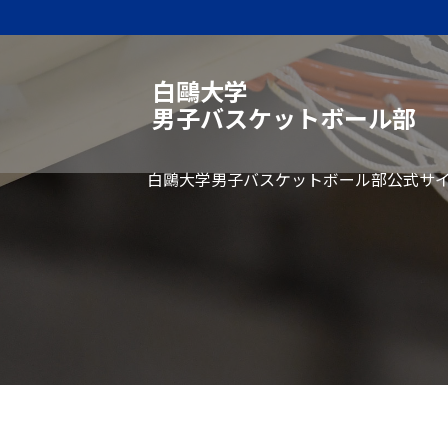
白鷗大学
男子バスケットボール部
白鷗大学男子バスケットボール部公式サイ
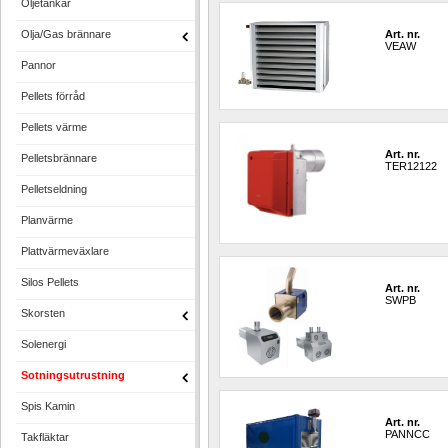
Oljetankar
Olja/Gas brännare
Art. nr.
VEAW
Pannor
Pellets förråd
Pellets värme
Art. nr.
Pelletsbrännare
TER12122
Pelletseldning
Planvärme
Plattvärmeväxlare
Silos Pellets
Art. nr.
SWPB
Skorsten
Solenergi
Sotningsutrustning
Spis Kamin
Art. nr.
PANNCC
Takfläktar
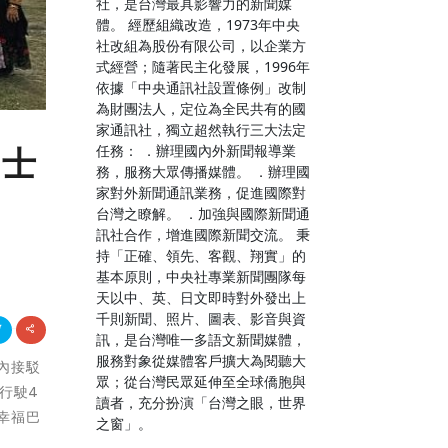
社，是台灣最具影響力的新聞媒
體。 經歷組織改造，1973年中央
社改組為股份有限公司，以企業方
式經營；隨著民主化發展，1996年
依據「中央通訊社設置條例」改制
為財團法人，定位為全民共有的國
家通訊社，獨立超然執行三大法定
任務： ．辦理國內外新聞報導業
巴士
務，服務大眾傳播媒體。 ．辦理國
家對外新聞通訊業務，促進國際對
台灣之瞭解。 ．加強與國際新聞通
訊社合作，增進國際新聞交流。 秉
持「正確、領先、客觀、翔實」的
基本原則，中央社專業新聞團隊每
天以中、英、日文即時對外發出上
千則新聞、照片、圖表、影音與資
訊，是台灣唯一多語文新聞媒體，
服務對象從媒體客戶擴大為閱聽大
鄉內接駁
眾；從台灣民眾延伸至全球僑胞與
行駛4
讀者，充分扮演「台灣之眼，世界
幸福巴
之窗」。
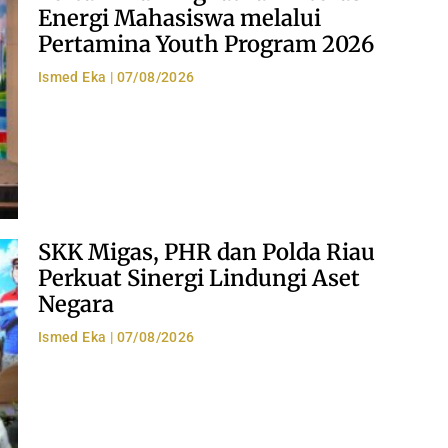
Energi Mahasiswa melalui
Pertamina Youth Program 2026
Ismed Eka
07/08/2026
SKK Migas, PHR dan Polda Riau
Perkuat Sinergi Lindungi Aset
Negara
Ismed Eka
07/08/2026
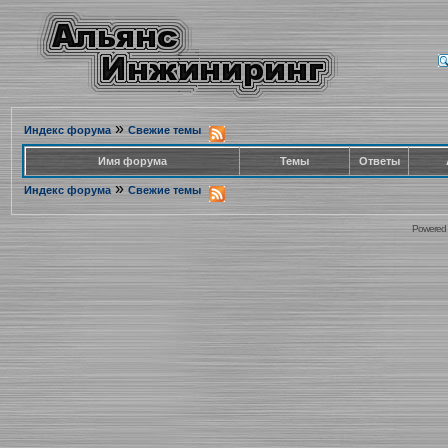
»
Индекс форума
Свежие темы
Имя форума
Темы
Ответы
»
Индекс форума
Свежие темы
Powered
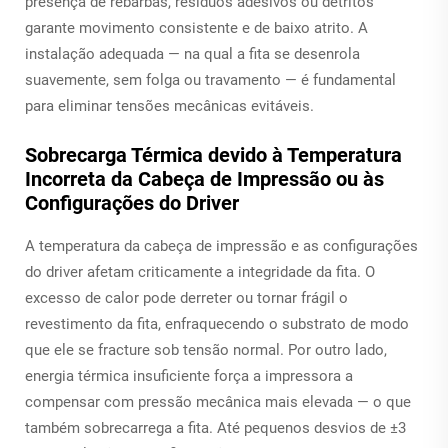
presença de rebarbas, resíduos adesivos ou detritos
garante movimento consistente e de baixo atrito. A
instalação adequada — na qual a fita se desenrola
suavemente, sem folga ou travamento — é fundamental
para eliminar tensões mecânicas evitáveis.
Sobrecarga Térmica devido à Temperatura
Incorreta da Cabeça de Impressão ou às
Configurações do Driver
A temperatura da cabeça de impressão e as configurações
do driver afetam criticamente a integridade da fita. O
excesso de calor pode derreter ou tornar frágil o
revestimento da fita, enfraquecendo o substrato de modo
que ele se fracture sob tensão normal. Por outro lado,
energia térmica insuficiente força a impressora a
compensar com pressão mecânica mais elevada — o que
também sobrecarrega a fita. Até pequenos desvios de ±3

^^^^^^^^

## What is expected
Give every line of text read from the records above as one numbered list, leaving out blank lines and the pictures themselves.

## Result for this task
1. 白鷗大学
2. 男子バスケットボール部
3. 白鷗大学男子バスケットボール部公式サイ
4. Oljetankar
5. Olja/Gas brännare
6. Art. nr.
7. VEAW
8. Pannor
9. Pellets förråd
10. Pellets värme
11. Art. nr.
12. Pelletsbrännare
13. TER12122
14. Pelletseldning
15. Planvärme
16. Plattvärmeväxlare
17. Silos Pellets
18. Art. nr.
19. SWPB
20. Skorsten
21. Solenergi
22. Sotningsutrustning
23. Spis Kamin
24. Art. nr.
25. PANNCC
26. Takfläktar
27. 社，是台灣最具影響力的新聞媒
28. 體。 經歷組織改造，1973年中央
29. 社改組為股份有限公司，以企業方
30. 式經營；隨著民主化發展，1996年
31. 依據「中央通訊社設置條例」改制
32. 為財團法人，定位為全民共有的國
33. 家通訊社，獨立超然執行三大法定
34. 任務： ．辦理國內外新聞報導業
35. 巴士
36. 務，服務大眾傳播媒體。 ．辦理國
37. 家對外新聞通訊業務，促進國際對
38. 台灣之瞭解。 ．加強與國際新聞通
39. 訊社合作，增進國際新聞交流。 秉
40. 持「正確、領先、客觀、翔實」的
41. 基本原則，中央社專業新聞團隊每
42. 天以中、英、日文即時對外發出上
43. 千則新聞、照片、圖表、影音與資
44. 訊，是台灣唯一多語文新聞媒體，
45. 服務對象從媒體客戶擴大為閱聽大
46. 鄉內接駁
47. 眾；從台灣民眾延伸至全球僑胞與
48. 行駛4
49. 讀者，充分扮演「台灣之眼，世界
50. 幸福巴
51. 之窗」。
52. Energi Mahasiswa melalui
53. Pertamina Youth Program 2026
54. Ismed Eka
55. 07/08/2026
56. SKK Migas, PHR dan Polda Riau
57. Perkuat Sinergi Lindungi Aset
58. Negara
59. Ismed Eka
60. 07/08/2026
61. »
62. Индекс форума
63. Свежие темы
64. Имя форума
65. Темы
66. Ответы
67. »
68. Индекс форума
69. Свежие темы
70. Powered
71. presença de rebarbas, resíduos adesivos ou detritos
72. garante movimento consistente e de baixo atrito. A
73. instalação adequada — na qual a fita se desenrola
74. suavemente, sem folga ou travamento — é fundamental
75. para eliminar tensões mecânicas evitáveis.
76. Sobrecarga Térmica devido à Temperatura
77. Incorreta da Cabeça de Impressão ou às
78. Configurações do Driver
79. A temperatura da cabeça de impressão e as configurações
80. do driver afetam criticamente a integridade da fita. O
81. excesso de calor pode derreter ou tornar frágil o
82. revestimento da fita, enfraquecendo o substrato de modo
83. que ele se fracture sob tensão normal. Por outro lado,
84. energia térmica insuficiente força a impressora a
85. compensar com pressão mecânica mais elevada — o que
86. também sobrecarrega a fita. Até pequenos desvios de ±3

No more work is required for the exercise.